# The problem:
Recast the items from the line containing "collector number: 921" through the end of the items, inclusive, as a two-column CSV headed "field" and "entry." Give one row per item, with each value in its own quoted field and any line breaks turned into spaces, and leave out the pictures.

(Data extracted from a collection)
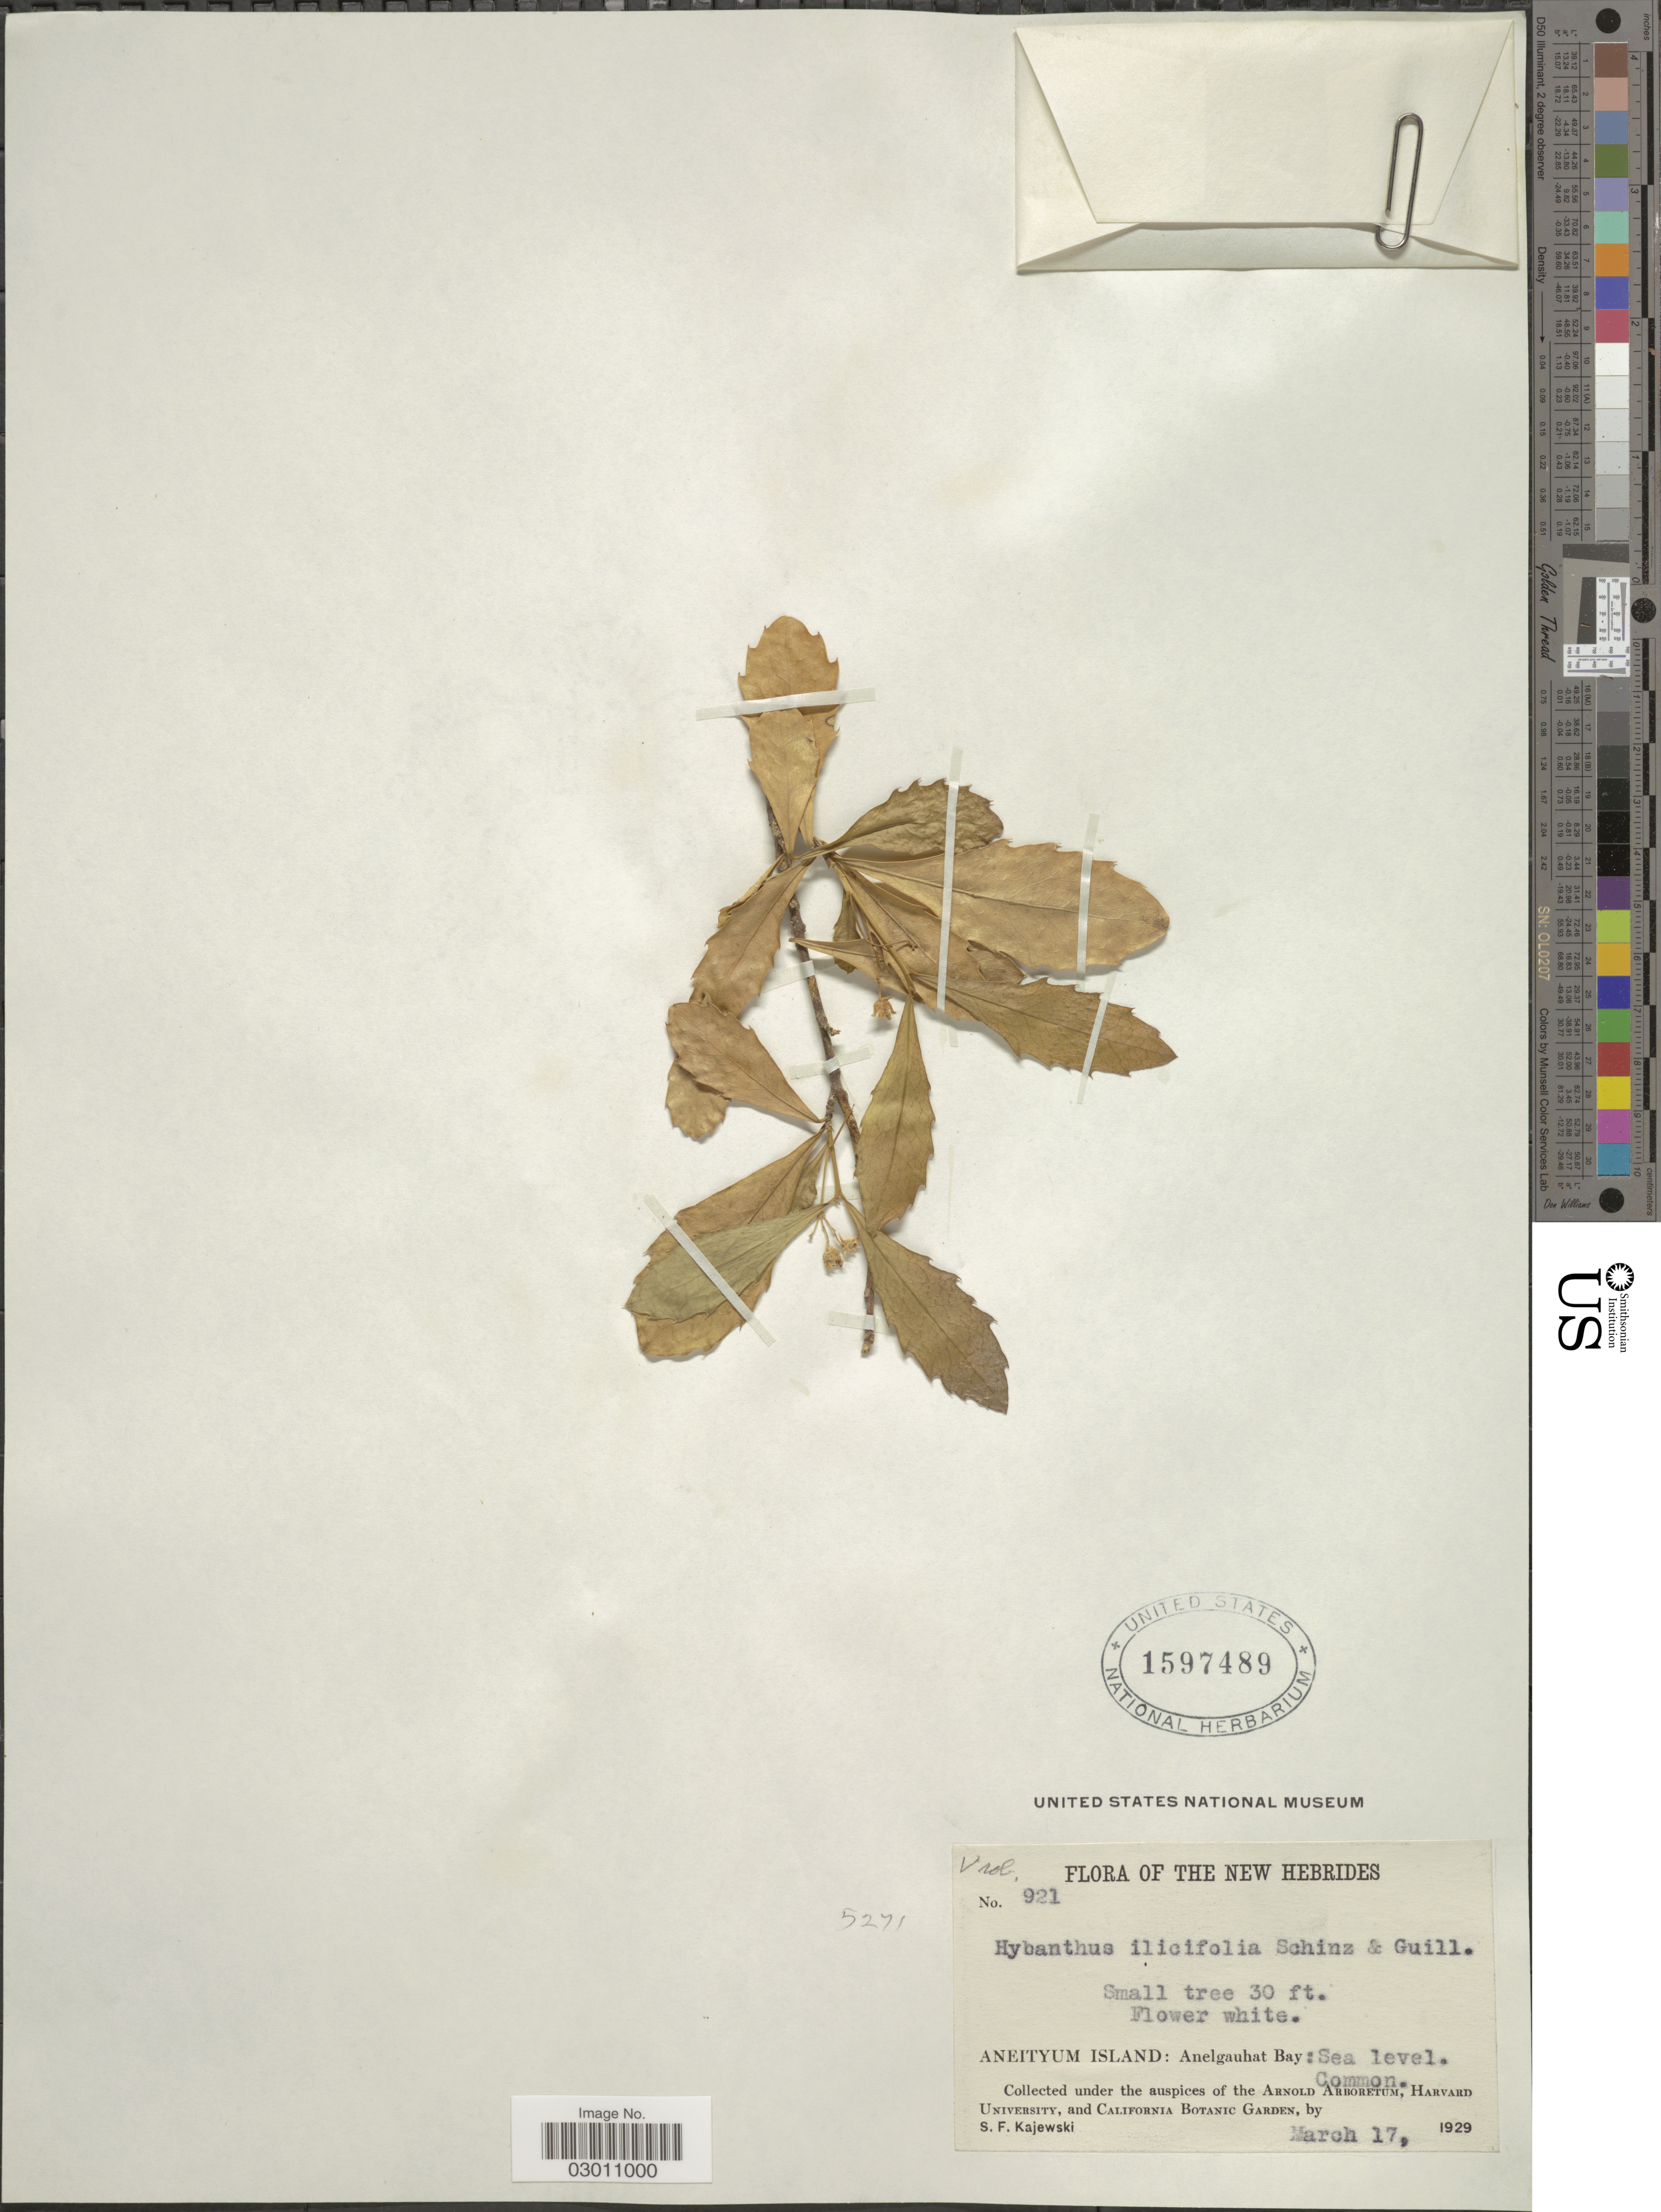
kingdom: Plantae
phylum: Tracheophyta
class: Magnoliopsida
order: Malpighiales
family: Violaceae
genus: Hybanthus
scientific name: Hybanthus caledonicus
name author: (Turcz.) Cretz.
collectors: S. Kajewski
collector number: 921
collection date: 1929-03-17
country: Vanuatu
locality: The New Hebrides. Aneityum Island: Anelgauhat Bay: Common.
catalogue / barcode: US 1597489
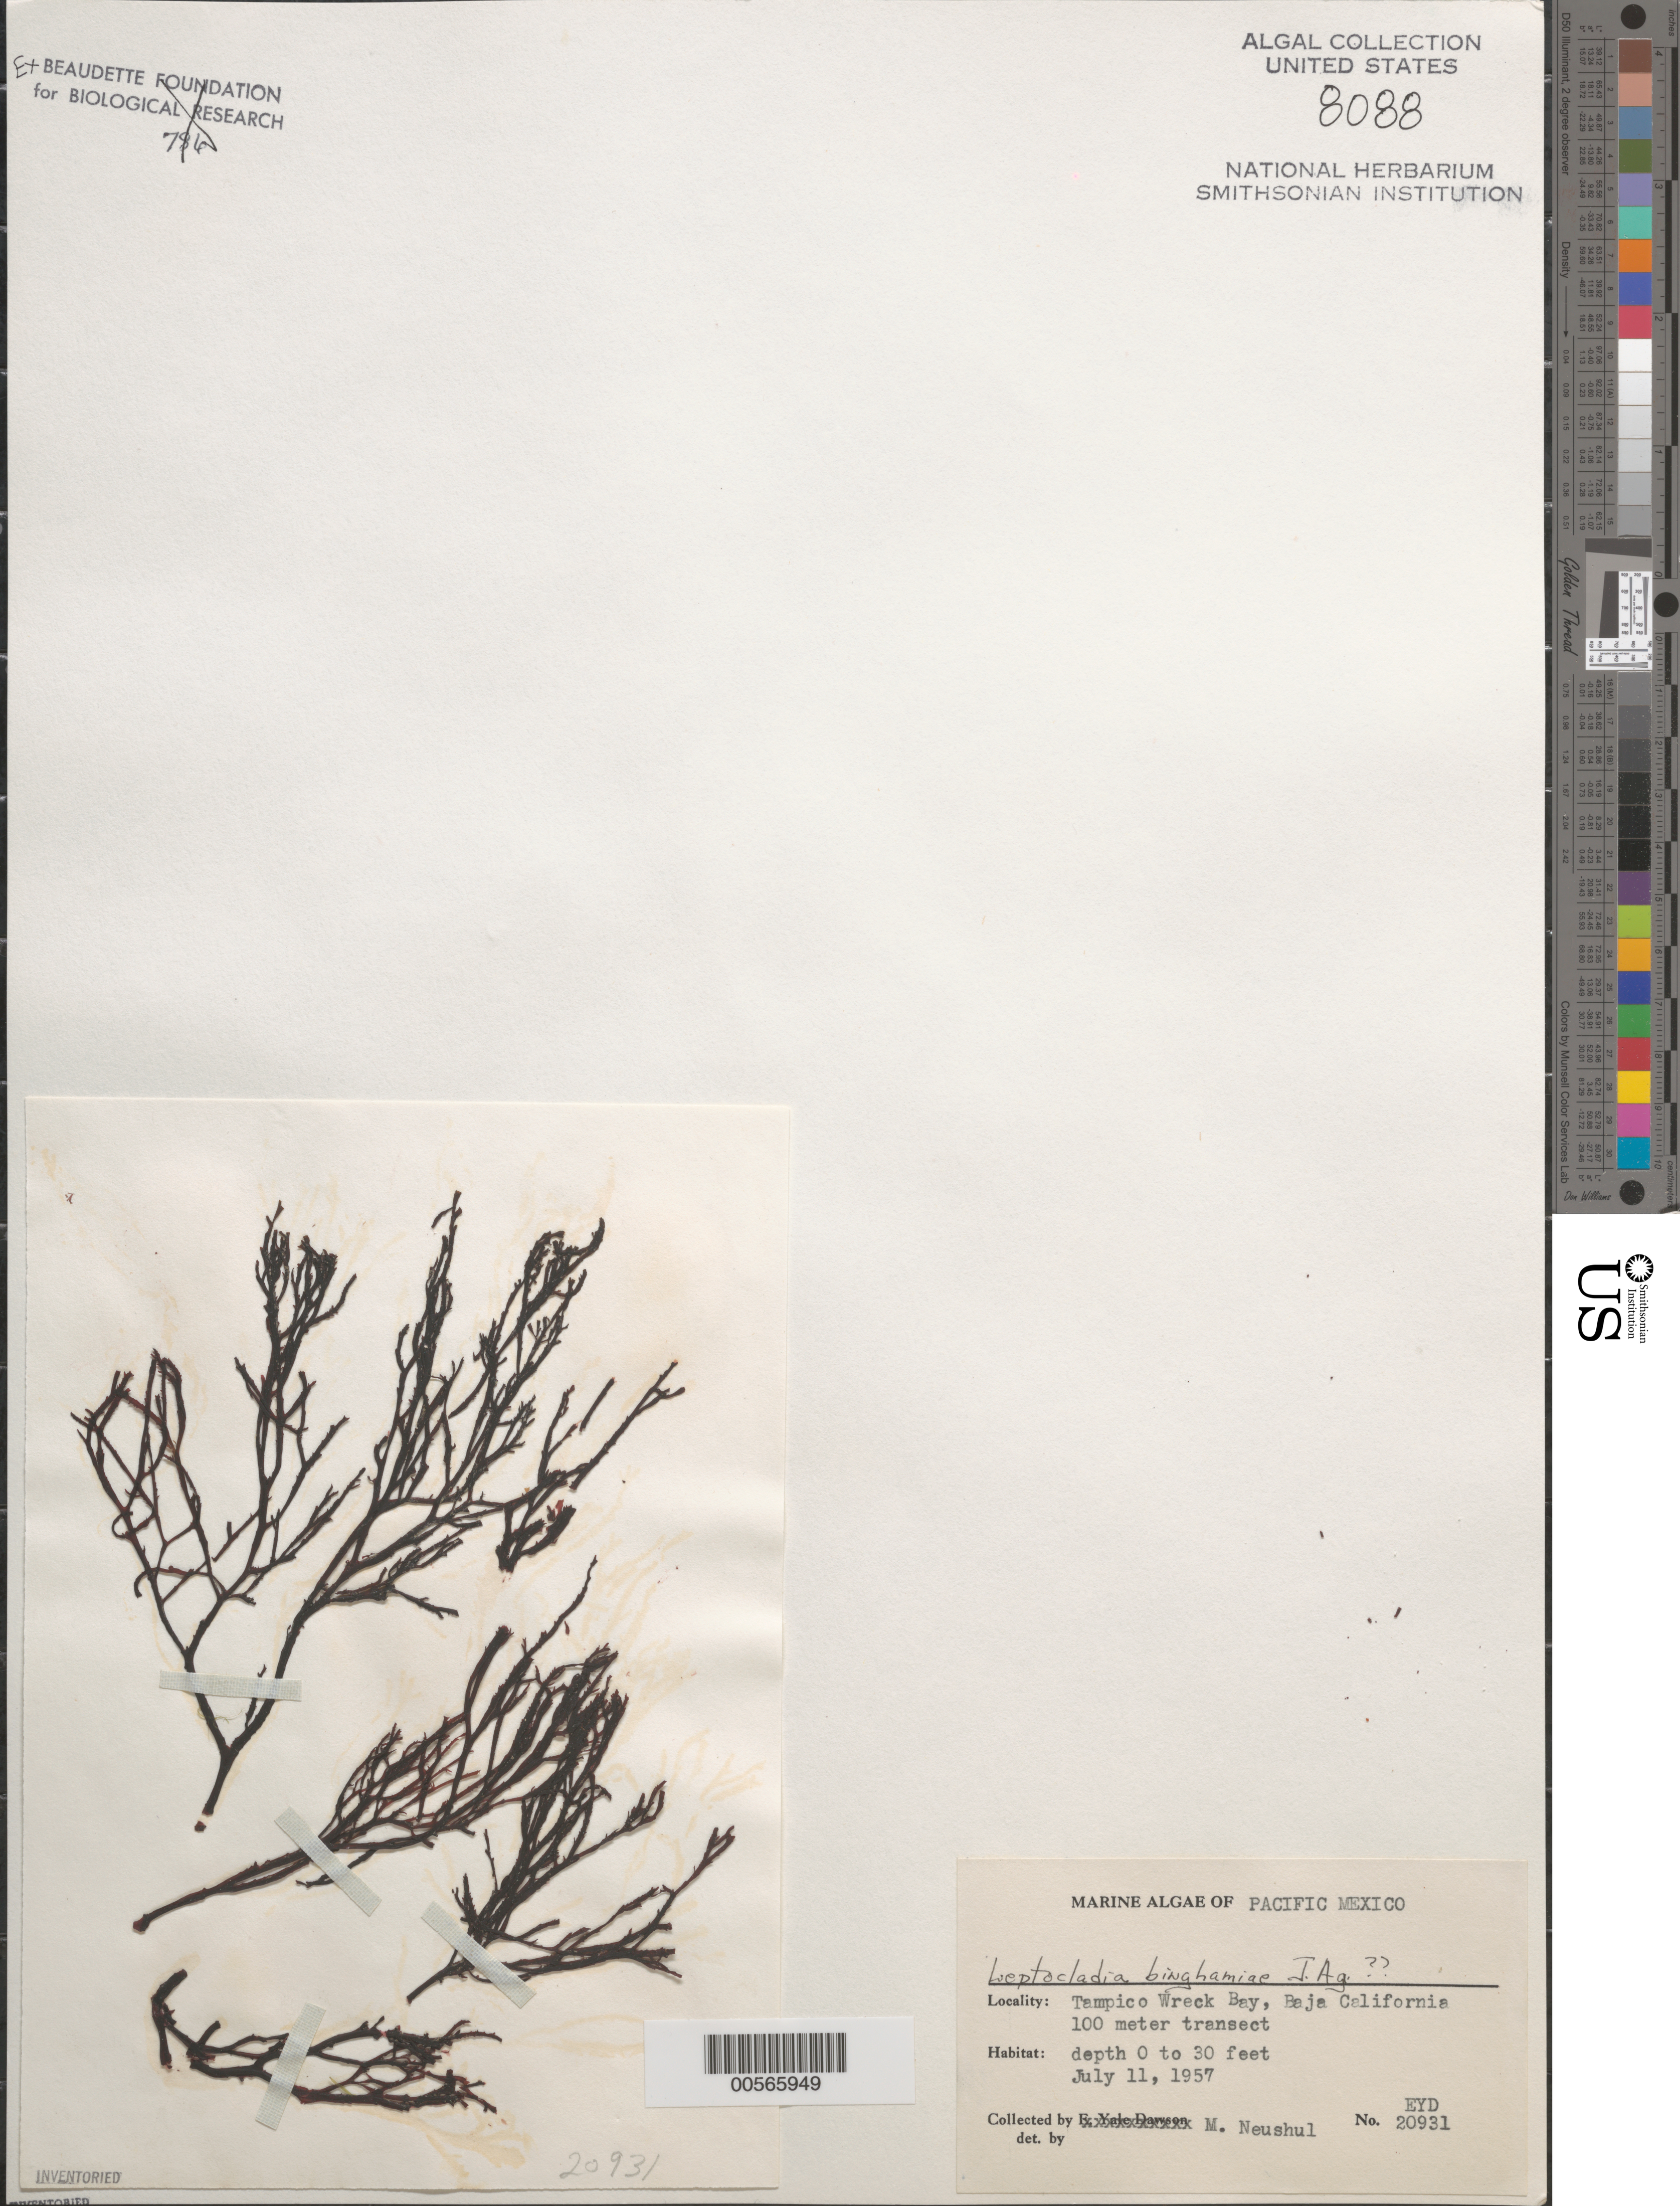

# Expected answer:
field,entry
"collector number:","921"
"collection date:","1929-03-17"
"country:","Vanuatu"
"locality:","The New Hebrides. Aneityum Island: Anelgauhat Bay: Common."
"catalogue / barcode:","US 1597489"